» Task directions: Among the lines below, restate word for word only those from the line with "Стоимость Наших услуГ" through the line with "nyújtott ülésben helyezkednek el, kéz", with both end lines kept.

» Task input:
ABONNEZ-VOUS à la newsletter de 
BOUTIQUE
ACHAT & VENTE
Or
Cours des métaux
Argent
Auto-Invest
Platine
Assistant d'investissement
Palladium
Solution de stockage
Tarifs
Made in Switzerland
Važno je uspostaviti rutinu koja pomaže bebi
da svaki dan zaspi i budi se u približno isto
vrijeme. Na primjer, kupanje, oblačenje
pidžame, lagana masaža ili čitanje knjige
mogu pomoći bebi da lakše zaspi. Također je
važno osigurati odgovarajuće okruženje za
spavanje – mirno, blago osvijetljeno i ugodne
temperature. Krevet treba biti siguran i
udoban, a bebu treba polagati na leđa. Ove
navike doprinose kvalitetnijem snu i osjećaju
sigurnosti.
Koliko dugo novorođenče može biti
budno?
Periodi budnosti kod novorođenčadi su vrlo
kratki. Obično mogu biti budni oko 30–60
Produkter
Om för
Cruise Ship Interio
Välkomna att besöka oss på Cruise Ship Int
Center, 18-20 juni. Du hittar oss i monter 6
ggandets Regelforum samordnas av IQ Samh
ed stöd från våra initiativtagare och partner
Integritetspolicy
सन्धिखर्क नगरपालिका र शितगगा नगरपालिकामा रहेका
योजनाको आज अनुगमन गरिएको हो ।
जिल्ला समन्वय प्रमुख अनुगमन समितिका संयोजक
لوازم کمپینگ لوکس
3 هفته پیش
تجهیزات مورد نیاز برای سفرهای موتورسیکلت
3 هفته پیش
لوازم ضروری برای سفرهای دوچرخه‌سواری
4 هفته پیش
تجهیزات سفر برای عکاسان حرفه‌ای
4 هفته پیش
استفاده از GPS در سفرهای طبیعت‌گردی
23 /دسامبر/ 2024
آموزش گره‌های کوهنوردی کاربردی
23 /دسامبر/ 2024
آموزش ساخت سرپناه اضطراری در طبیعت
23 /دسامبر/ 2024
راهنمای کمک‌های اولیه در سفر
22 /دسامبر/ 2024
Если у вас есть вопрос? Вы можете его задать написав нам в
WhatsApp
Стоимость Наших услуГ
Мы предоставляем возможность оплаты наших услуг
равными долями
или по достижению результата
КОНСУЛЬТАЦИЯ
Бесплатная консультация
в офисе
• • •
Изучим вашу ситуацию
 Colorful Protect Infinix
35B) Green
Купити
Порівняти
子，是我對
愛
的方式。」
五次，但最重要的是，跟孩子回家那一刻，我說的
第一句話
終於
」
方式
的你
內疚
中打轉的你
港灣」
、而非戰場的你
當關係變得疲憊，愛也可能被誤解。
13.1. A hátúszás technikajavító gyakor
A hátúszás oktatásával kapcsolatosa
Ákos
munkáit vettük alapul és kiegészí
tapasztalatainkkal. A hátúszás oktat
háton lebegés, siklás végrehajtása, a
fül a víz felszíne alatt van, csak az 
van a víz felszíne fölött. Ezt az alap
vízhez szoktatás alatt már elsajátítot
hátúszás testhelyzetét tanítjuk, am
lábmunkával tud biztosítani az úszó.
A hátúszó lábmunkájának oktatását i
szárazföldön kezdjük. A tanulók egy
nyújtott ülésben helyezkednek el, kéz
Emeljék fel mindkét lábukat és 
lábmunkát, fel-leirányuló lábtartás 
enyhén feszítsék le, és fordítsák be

» Response to this task:
Стоимость Наших услуГ
Мы предоставляем возможность оплаты наших услуг
равными долями
или по достижению результата
КОНСУЛЬТАЦИЯ
Бесплатная консультация
в офисе
• • •
Изучим вашу ситуацию
 Colorful Protect Infinix
35B) Green
Купити
Порівняти
子，是我對
愛
的方式。」
五次，但最重要的是，跟孩子回家那一刻，我說的
第一句話
終於
」
方式
的你
內疚
中打轉的你
港灣」
、而非戰場的你
當關係變得疲憊，愛也可能被誤解。
13.1. A hátúszás technikajavító gyakor
A hátúszás oktatásával kapcsolatosa
Ákos
munkáit vettük alapul és kiegészí
tapasztalatainkkal. A hátúszás oktat
háton lebegés, siklás végrehajtása, a
fül a víz felszíne alatt van, csak az 
van a víz felszíne fölött. Ezt az alap
vízhez szoktatás alatt már elsajátítot
hátúszás testhelyzetét tanítjuk, am
lábmunkával tud biztosítani az úszó.
A hátúszó lábmunkájának oktatását i
szárazföldön kezdjük. A tanulók egy
nyújtott ülésben helyezkednek el, kéz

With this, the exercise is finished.